## 課題 1
水の学習レポートから、「水が有限か無限か、それぞれが」から「タージャパンという団体です。」までを、両端も含めてそのまま抜き出してください。
## 課題 2
水の学習レポートの最後の文に続けて、その先を書く。

## 抜粋
**********

【探究領域】万象究理
【セントラルアイディア】私たちは水と共に生きている。
<テーマ学習レポート>
生きとし生けるものにとって、なくてはならない水。だからこそ、考えていきたい問い。
「水は、これまでも、これからも、無限にあるのだろうか?」
4週目はここから始めていきました。
「循環してるってことは限りないんじゃないの?」
「いや、再生センターで再生してるってことは限りがあるからじゃない?」
「そもそも水があんまりない国があるんだよ」
「泥水を飲んでる国もあるってCMでみたことある」
水が有限か無限か、それぞれが知っていること聞いたことあることを共有したのち、資料や動画をつかって水の現状を知っていきます。
地球の表面積の7割は水であるにも関わらず、そのうち97.5%は海水であること。その中で私たちが使うことができる淡水は、0.01%であり、地球すべての水を風呂桶1杯分(200リットル)だとすると、使える水はなんと大さじ1杯分くらいである。
この事実に、子どもたちは「えーーーーー!」と言葉を失います。
しかも、水は降水量や国際河川の違いにより、地域によって「偏り」が生じていること。地球儀をつかって、どのエリアで水の争いが起きているか確認もしました。
それにも関わらず、世界では水を巡って様々な争いことが起きているという”水戦争”について、ドキュメンタリー映画『ブルー・ゴールド』を視聴していきました。
この中では、開発途上国に水道事業の民営化を迫る水事業、水を自らの利潤のために利用する自治体、一方で水のために命を落とす子供の姿や若者の姿など、様々な矛盾と問題が世界中で起こっている様子が、映像としてありありと映し出されます。
その水不足にあえぐ国々で支援を行っている国際NGOがあると知り、今回オンラインでお話を聞く機会を頂戴することができました!
その名も、「すべての人々が清潔な水と衛生を利用できる世界」を目指すウォータージャパンという団体です。
「これはなんの写真でしょう?」と見せてくれた写真が、なんとアフリカにある学校のトイレでした。下に穴があって数本の木の板で蓋をしただけのものですが、ゴミが周りに散乱し、加えて何者かに荒らされたかと思ってしまうぐらいの乱雑さが目立ちます。

**********

## 提供エントリー
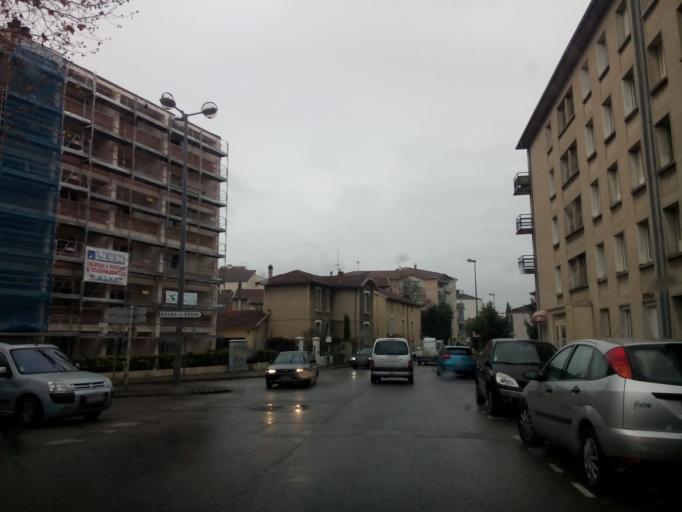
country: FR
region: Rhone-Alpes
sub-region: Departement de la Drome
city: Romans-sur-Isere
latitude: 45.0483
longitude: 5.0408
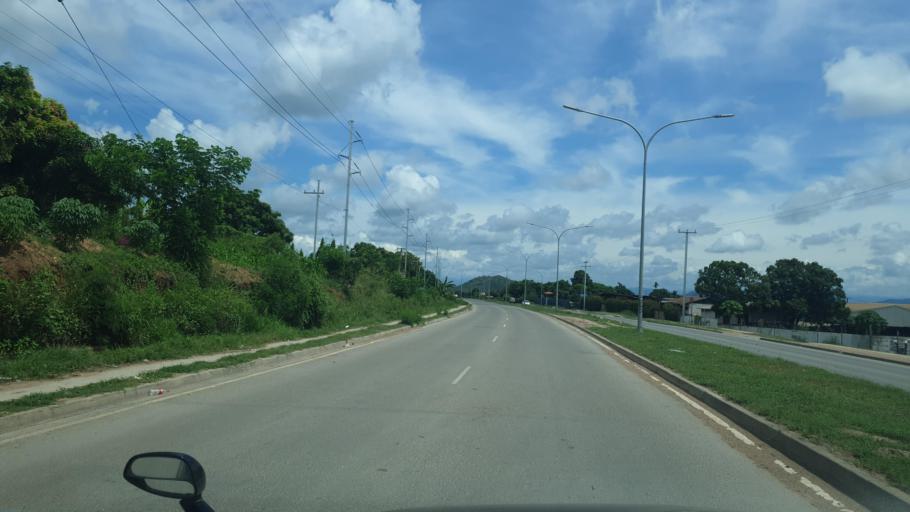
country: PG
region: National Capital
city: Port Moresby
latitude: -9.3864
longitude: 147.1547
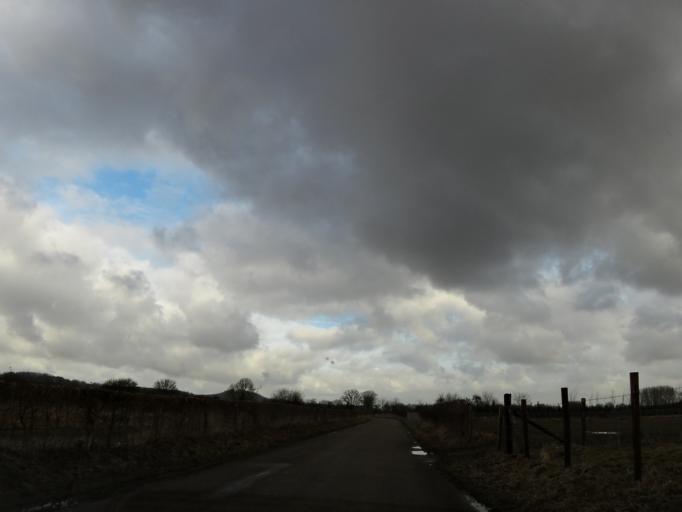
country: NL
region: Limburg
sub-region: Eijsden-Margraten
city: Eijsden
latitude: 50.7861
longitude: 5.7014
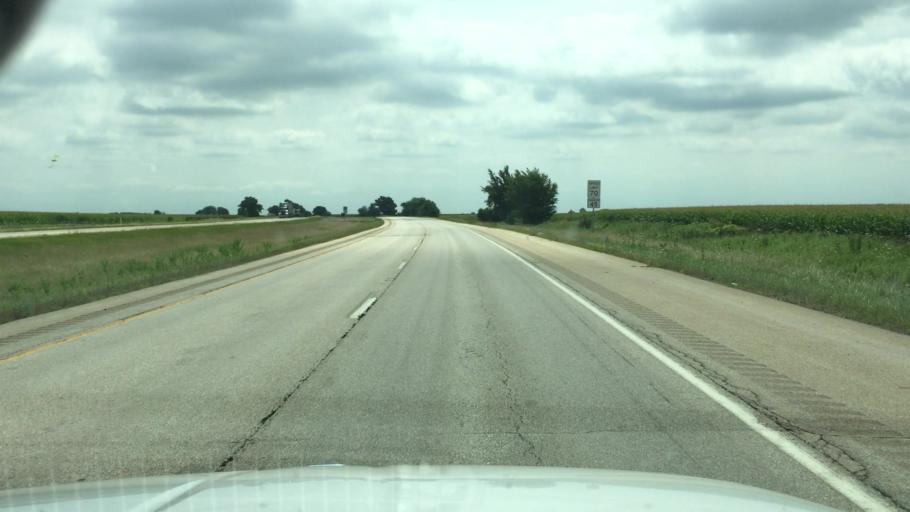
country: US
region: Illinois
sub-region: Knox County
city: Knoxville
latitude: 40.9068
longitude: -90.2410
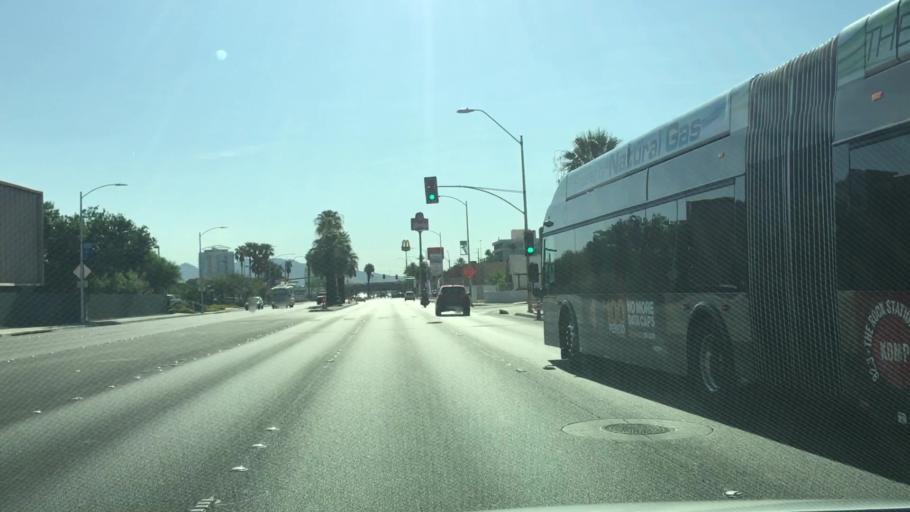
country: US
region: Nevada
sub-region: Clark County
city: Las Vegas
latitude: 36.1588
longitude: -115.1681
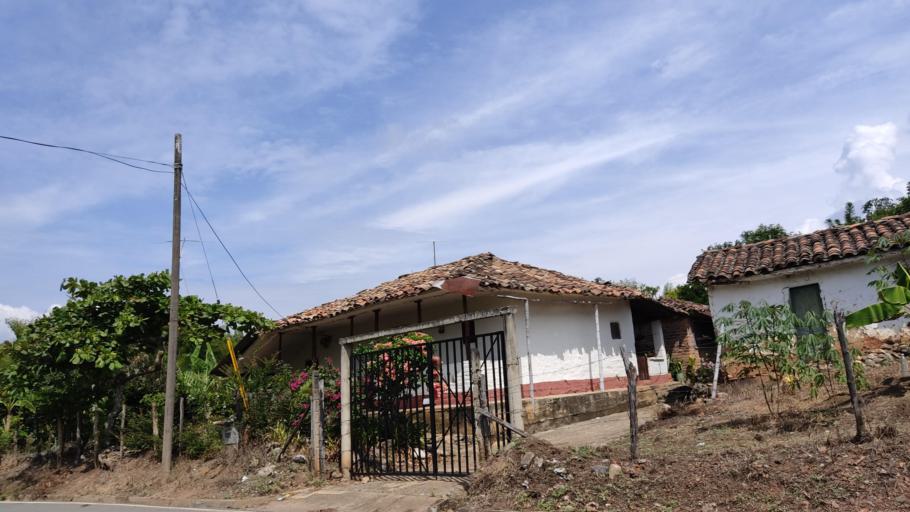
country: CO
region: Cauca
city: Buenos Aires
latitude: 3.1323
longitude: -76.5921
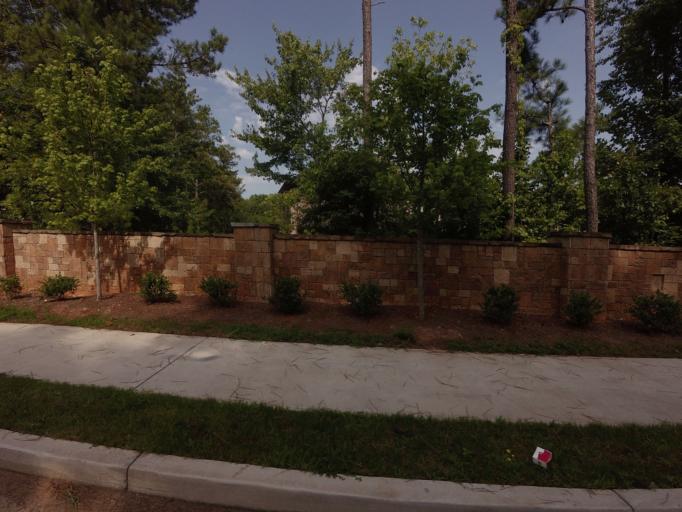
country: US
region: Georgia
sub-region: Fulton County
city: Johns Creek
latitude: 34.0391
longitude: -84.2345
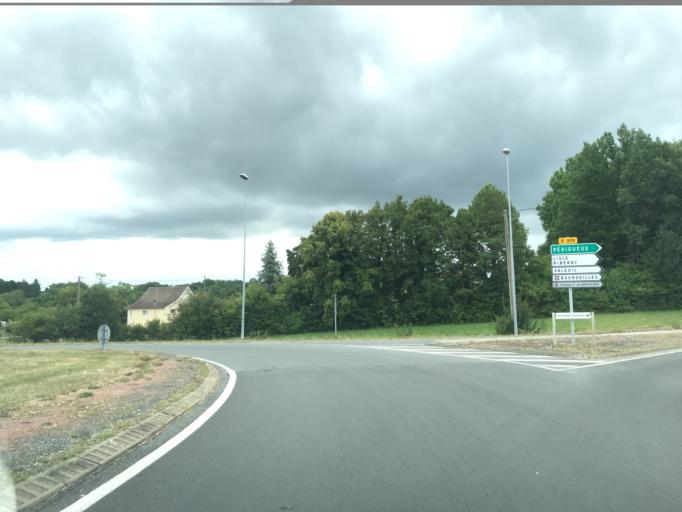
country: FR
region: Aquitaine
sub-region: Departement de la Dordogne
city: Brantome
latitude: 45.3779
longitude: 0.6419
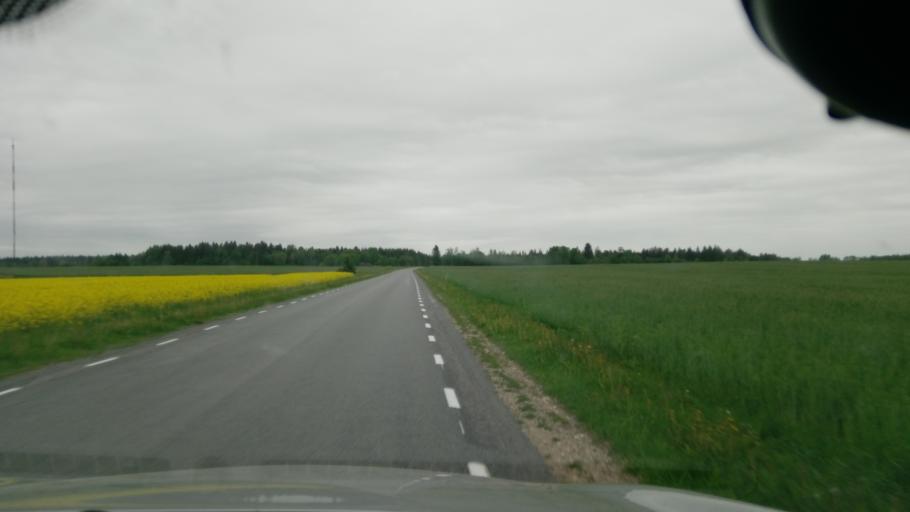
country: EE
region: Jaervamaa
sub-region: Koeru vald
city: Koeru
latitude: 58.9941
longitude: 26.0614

**********

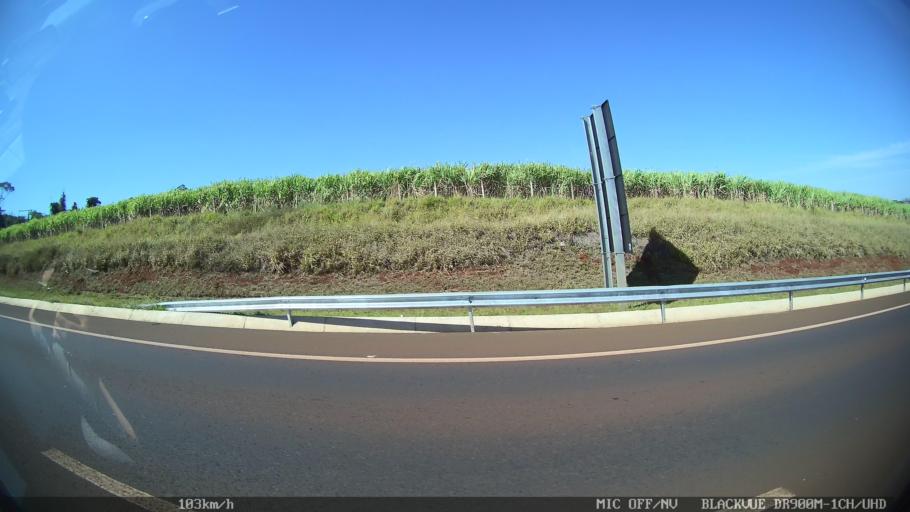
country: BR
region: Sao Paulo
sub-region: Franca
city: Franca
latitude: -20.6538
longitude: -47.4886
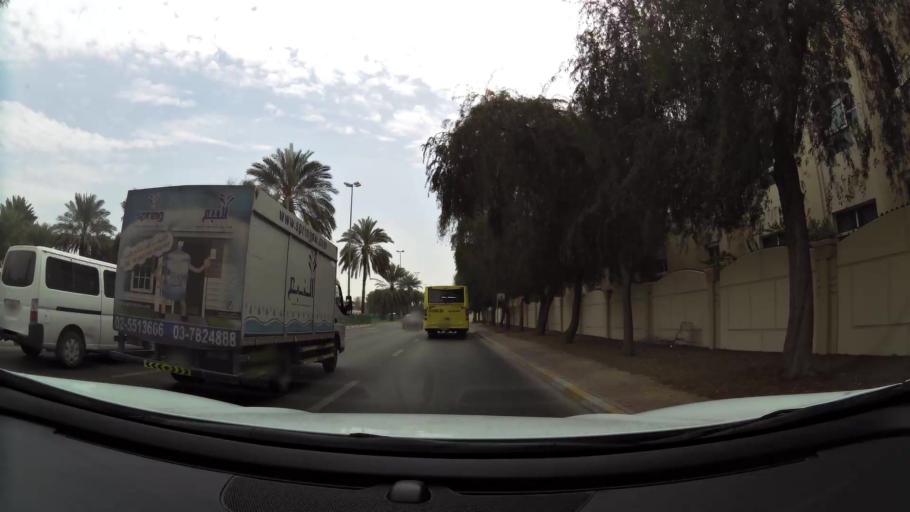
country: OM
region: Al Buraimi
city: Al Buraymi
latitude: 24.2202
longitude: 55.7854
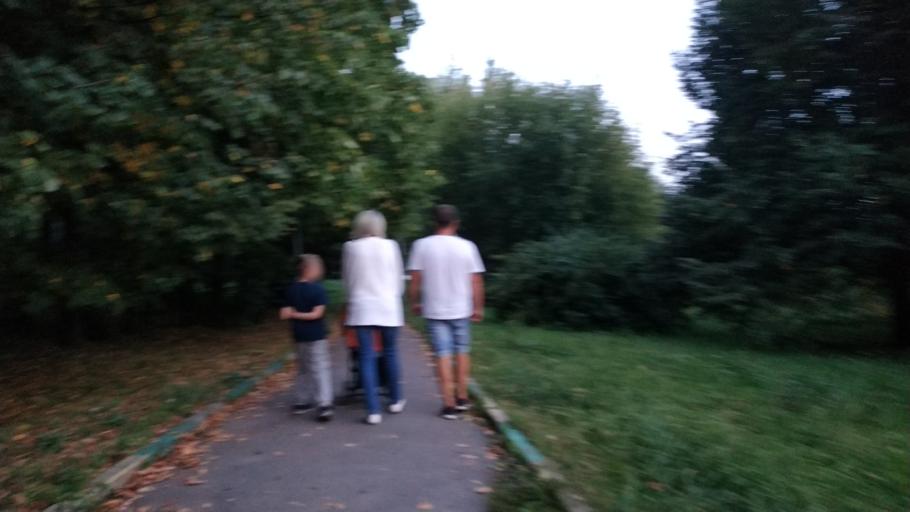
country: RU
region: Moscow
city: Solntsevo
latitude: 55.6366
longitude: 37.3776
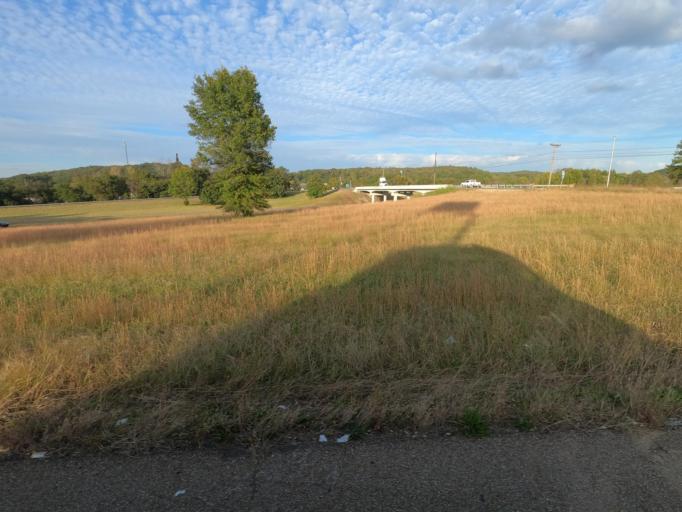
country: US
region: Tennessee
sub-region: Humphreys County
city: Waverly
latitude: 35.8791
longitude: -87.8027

**********

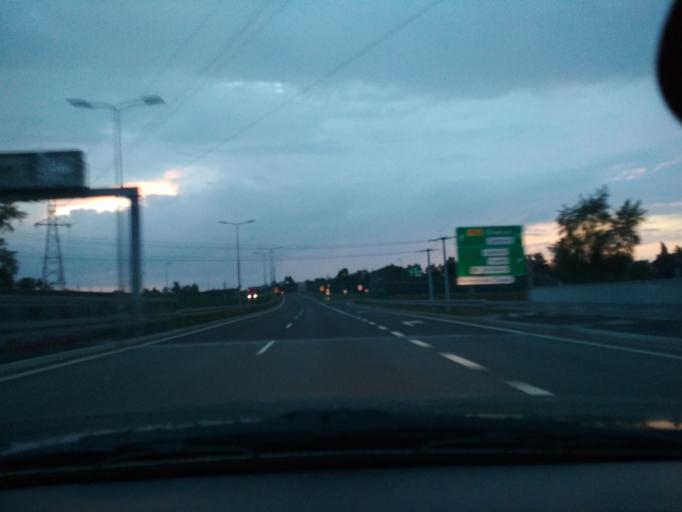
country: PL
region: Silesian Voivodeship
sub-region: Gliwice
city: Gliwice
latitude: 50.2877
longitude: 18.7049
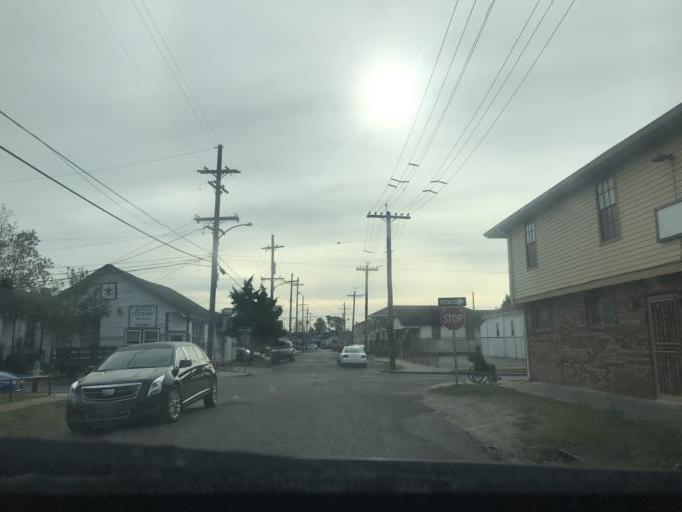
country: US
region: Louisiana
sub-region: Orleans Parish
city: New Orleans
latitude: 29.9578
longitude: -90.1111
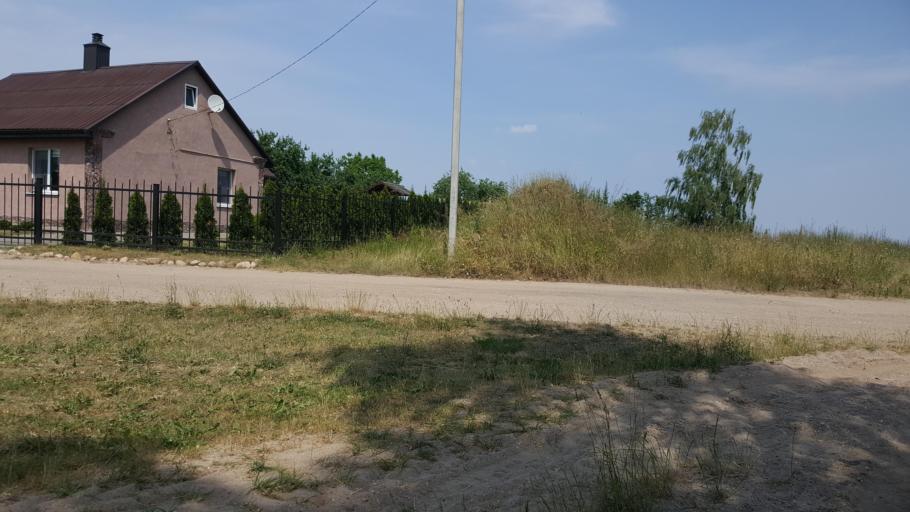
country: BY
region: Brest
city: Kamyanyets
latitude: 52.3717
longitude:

**********

## 回答 1
水が有限か無限か、それぞれが知っていること聞いたことあることを共有したのち、資料や動画をつかって水の現状を知っていきます。
地球の表面積の7割は水であるにも関わらず、そのうち97.5%は海水であること。その中で私たちが使うことができる淡水は、0.01%であり、地球すべての水を風呂桶1杯分(200リットル)だとすると、使える水はなんと大さじ1杯分くらいである。
この事実に、子どもたちは「えーーーーー!」と言葉を失います。
しかも、水は降水量や国際河川の違いにより、地域によって「偏り」が生じていること。地球儀をつかって、どのエリアで水の争いが起きているか確認もしました。
それにも関わらず、世界では水を巡って様々な争いことが起きているという”水戦争”について、ドキュメンタリー映画『ブルー・ゴールド』を視聴していきました。
この中では、開発途上国に水道事業の民営化を迫る水事業、水を自らの利潤のために利用する自治体、一方で水のために命を落とす子供の姿や若者の姿など、様々な矛盾と問題が世界中で起こっている様子が、映像としてありありと映し出されます。
その水不足にあえぐ国々で支援を行っている国際NGOがあると知り、今回オンラインでお話を聞く機会を頂戴することができました!
その名も、「すべての人々が清潔な水と衛生を利用できる世界」を目指すウォータージャパンという団体です。

## 回答 2
また、水を汲むまでに5kmの道をいかなければならず、大変な重労働なのにその仕事は女性や子どもが担っていることを知り、ジェンダー問題との関連にも気づかされました。
「雨水を溜めて使う国にとって酸性雨はとても迷惑だけど、その雨を汚しているのって、実は私たちなのかも・・・」
「水不足に困っている人が7億人もいるなんて。日本の人口が1億2000万人だと考えると、5〜6倍とこんなにも多いのか・・・」
「いつも汚い水を使っている人たちは、きれいな水をみたことがないのかも」
「でも、井戸をつくったらその地域が変わったように、”魚を与えるんじゃなくて釣り方を教える”のが大事なんだ」
子どもたちが、次第に自分ごととして水問題を考え始めていくのが手に取るようにわかります。
しかし、私たちは直接水を飲んだり使ったりしているだけじゃありません。
食べ物には水分が含まれているし、そもそもその食べ物を育てるためにも水が必要だということ。それは食べ物だけじゃなく、工業にだって同じことが言えるわけです。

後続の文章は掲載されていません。